I have to agree with Gov. Dannel Malloy, though I think I will expand his statements to include his own party: The GOP budget is a “hot mess,” but so is the alternative.
As far as schools are concerned, the biggest difference between the governor’s stop gap budget and the GOP plan is one would hurt everyone and the Republican budget gives huge increases to towns that don’t need it.
Either way, when it comes down to it, unless an eleventh-hour budget gets passed, the current situation pretty much guarantees that kids will lose out.
What Happens If Malloy Vetos The Budget
If Governor Malloy vetos the Republican budget, which passed both the House and the Senate last week — a likely scenerio— then the governor’s executive order budget would kick in for school district’s second quarter grant payments.
In concrete terms, that means a whole lot of k-12 schools relying on grants that go out on October 1st, will go without.
For more on Malloy’s executive order budget: here’s passed coverage
Malloy’s executive order cuts $550 million from the Education Cost Sharing(ECS) grant education, which is where schools get the bulk of their state funding.
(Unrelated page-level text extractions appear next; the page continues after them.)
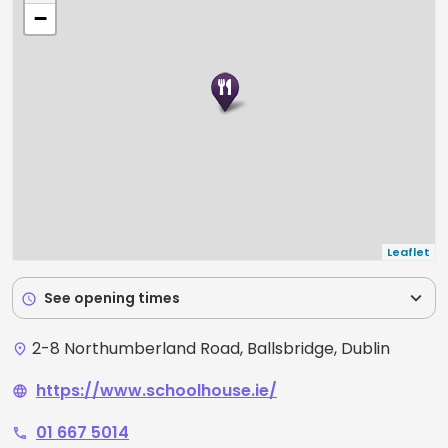
−
Leaflet
expand_more
See opening times
schedule
2-8 Northumberland Road, Ballsbridge, Dublin
place
https://www.schoolhouse.ie/
language
01 667 5014
phone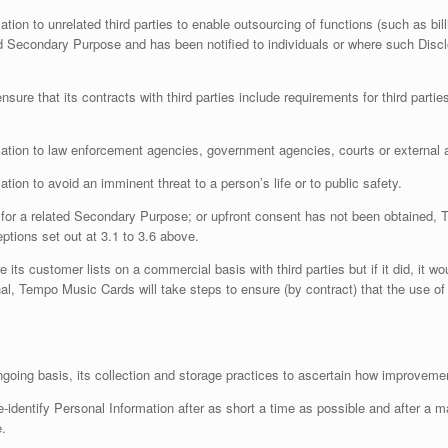
on to unrelated third parties to enable outsourcing of functions (such as bi
ted Secondary Purpose and has been notified to individuals or where such Discl
sure that its contracts with third parties include requirements for third part
ion to law enforcement agencies, government agencies, courts or external ad
n to avoid an imminent threat to a person’s life or to public safety.
ot for a related Secondary Purpose; or upfront consent has not been obtained,
ptions set out at 3.1 to 3.6 above.
its customer lists on a commercial basis with third parties but if it did, it wo
onal, Tempo Music Cards will take steps to ensure (by contract) that the use of
ngoing basis, its collection and storage practices to ascertain how improvem
-identify Personal Information after as short a time as possible and after a 
e.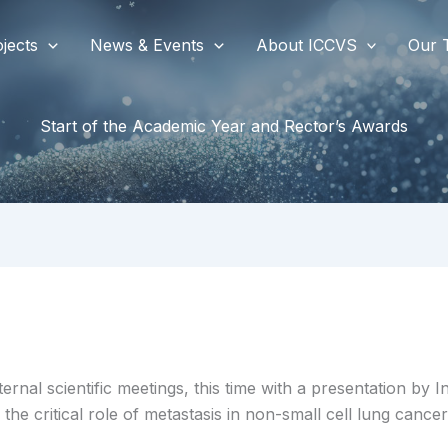
jects
News & Events
About ICCVS
Our 
Start of the Academic Year and Rector’s Awards
ernal scientific meetings, this time with a presentation by 
he critical role of metastasis in non-small cell lung cancer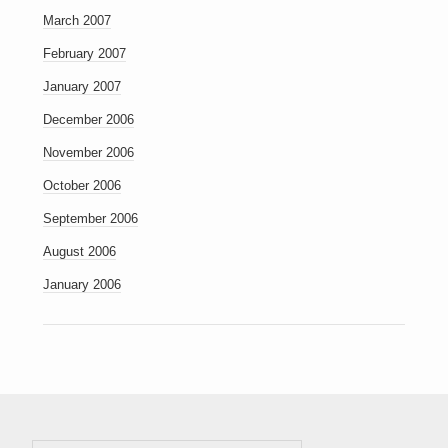
March 2007
February 2007
January 2007
December 2006
November 2006
October 2006
September 2006
August 2006
January 2006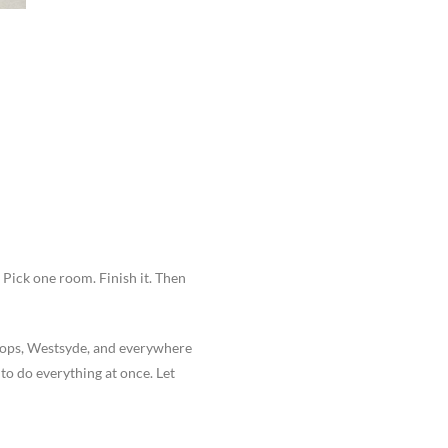
 Pick one room. Finish it. Then
oops, Westsyde, and everywhere
o do everything at once. Let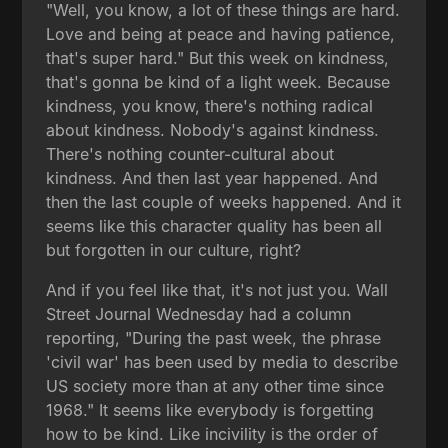
"Well, you know, a lot of these things are hard.
Love and being at peace and having patience,
that's super hard." But this week on kindness,
that's gonna be kind of a light week. Because
kindness, you know, there's nothing radical
about kindness. Nobody's against kindness.
There's nothing counter-cultural about
kindness. And then last year happened. And
then the last couple of weeks happened. And it
seems like this character quality has been all
but forgotten in our culture, right?
And if you feel like that, it's not just you. Wall
Street Journal Wednesday had a column
reporting, "During the past week, the phrase
'civil war' has been used by media to describe
US society more than at any other time since
1968." It seems like everybody is forgetting
how to be kind. Like incivility is the order of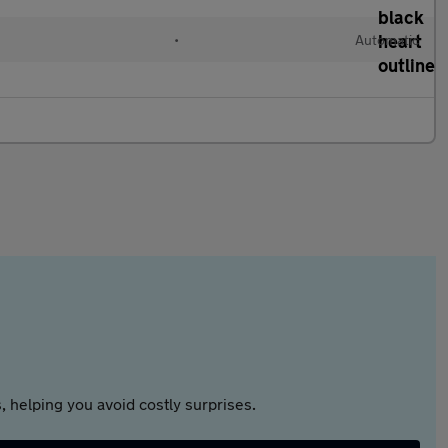
•
Automatic
 helping you avoid costly surprises.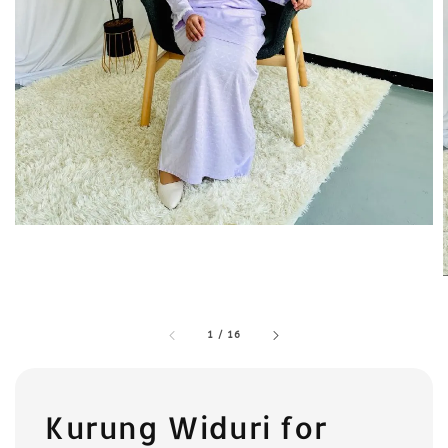
1
/
16
Kurung Widuri for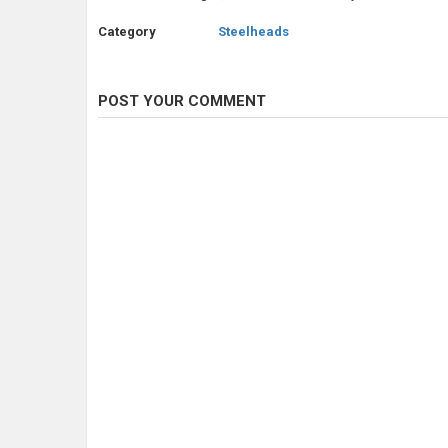
Category
Steelheads
POST YOUR COMMENT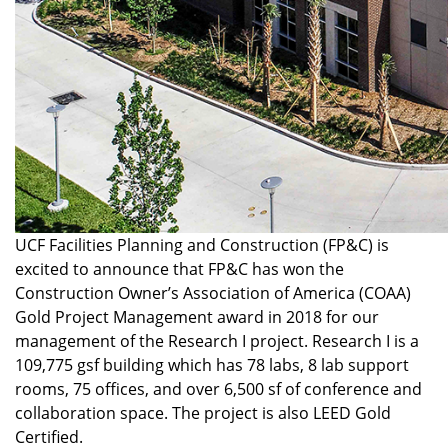
UCF Facilities Planning and Construction (FP&C) is
excited to announce that FP&C has won the
Construction Owner’s Association of America (COAA)
Gold Project Management award in 2018 for our
management of the Research I project. Research I is a
109,775 gsf building which has 78 labs, 8 lab support
rooms, 75 offices, and over 6,500 sf of conference and
collaboration space. The project is also LEED Gold
Certified.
As a result, if no budget is passed and signed into law, 85 towns will see a cut in education funding.
There’s a small silver lining to this plan, while many towns will see deep cuts, the state’s 30 lowest performing districts will remain flat funded, because the governor’s plan heavily redistributes funding.
Unfortunately, that doesn’t save these districts from cuts entirely.
According to the Connecticut Mirror, with cuts to smaller grants, for example, state grants to muncipalities that fund longer school days and reading tutors,Bridgeport is estimated to lose $8 million as of October 1st, New Haven $7 million, Norwalk $5 million and Waterbury $4 million.
What Happens If Malloy Signs It?
The alternative isn’t exactly any better.
While the Republican plan may seem more generous on the surface because it increases ECS funding by $68 million, money isnt redistributed as equitably.
In total ECS dollars, districts like New Haven and Hartford are seeing huge increases in funding, but by percentage so are wealthy districts like Greenwich — which is recieving an insane 955 percent jump.
Worse yet, this is at the expense of grants, like the alliance district grant, that poorer districts rely on.
I would argue, even with increases to the main grant, the GOP budget could be magnitudes more desvastinging because of cuts to municpal aid.
In Hartford, there is talk that if signed into law, the republican budget could force the city into bankruptcy — a move that would surely fall on the capital’s already troubled public schools.
Essentially, either way students in the state’s urban centers — some of the most vunerable kids — will feel the brunt of school funding cuts.